Market Damages, Efficient Contracting and the Economic Waste Fallacy
is the title of a new paper by Alan Schwartz and Robert E. Scott (Columbia) posted on SSRN. Here's the paper and here's the abstract:
Market damages - the difference between
the market price for goods or services at the time of breach and the
contract price - are the best default rule whenever parties trade in
thick markets: they induce parties to contract efficiently and to trade
if and only if trade is efficient, and they do not create ex ante
inefficiencies. Courts commonly overlook these virtues, however, when
promisors offer a set of services some of which are not separately
priced. For example, a promisor may agree to pay royalties on a mining
lease and later to restore the promisee's property. In these cases,
courts compare the cost to the promisor of providing the service that
was not supplied to the increase in the market value of the
promisee/buyer's property had the promisor/seller performed. When the
cost of completion is large relative to the "market delta"- the
increase in market value - courts concerned to avoid "economic waste"
limit the buyer to the market value increase. This concern is
misguided. Since the buyer commonly prepays for the service at the ex
ante market price, a cost of completion award actually has a
restitution element - the prepaid price - and an expectation interest
element - the market damages. The failure to recognize the joint nature
of cost of completion damages causes courts to deny these damages more
frequently than they should. In this paper, we argue that the
unappreciated virtues of market based damages justify removing the
courts' discretion to deny them no matter how high they appear to be.

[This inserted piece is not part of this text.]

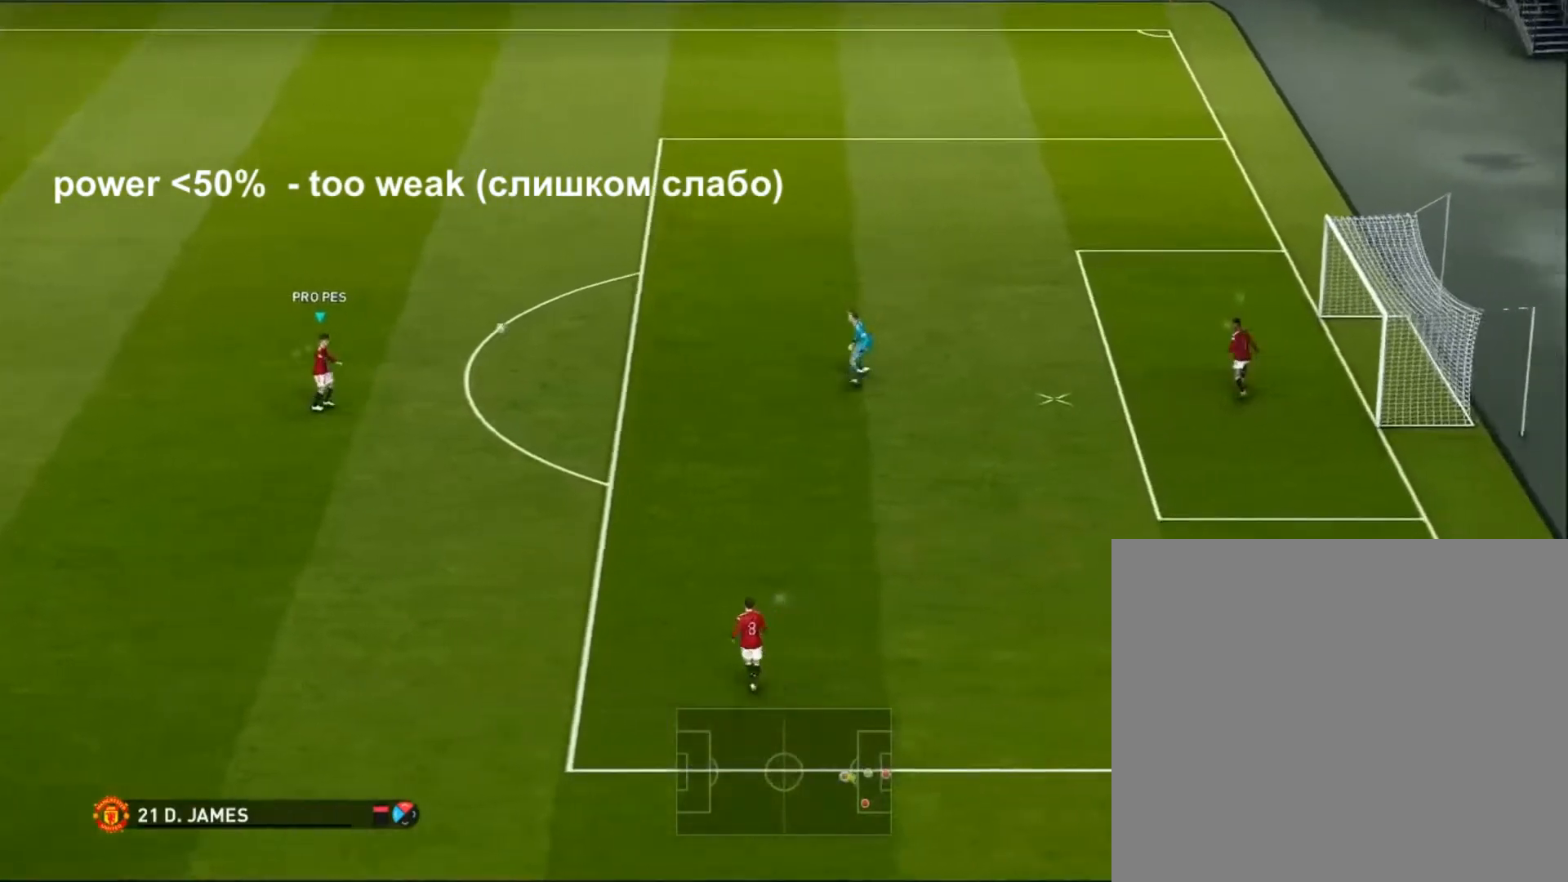
{"buttons": [], "left_stick": "down-right", "events": []}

The rule that denies buyers market damages induces excessive entry into
these service markets. Moreover, buyers are under-compensated when they
prepay and cannot recover the price paid for the breached services but
instead are restricted to the market delta. As a result, too few buyers
contract ex ante for the relevant service and surplus maximizing
contracts are forgone. Finally, sellers often can take actions in the
interim between making the contract and the time for performance of the
service that would reduce the service cost to manageable proportions.
Sellers are less likely to take these precautions if they are required
to pay buyers only the market delta rather than the full performance
cost that their actions could have avoided.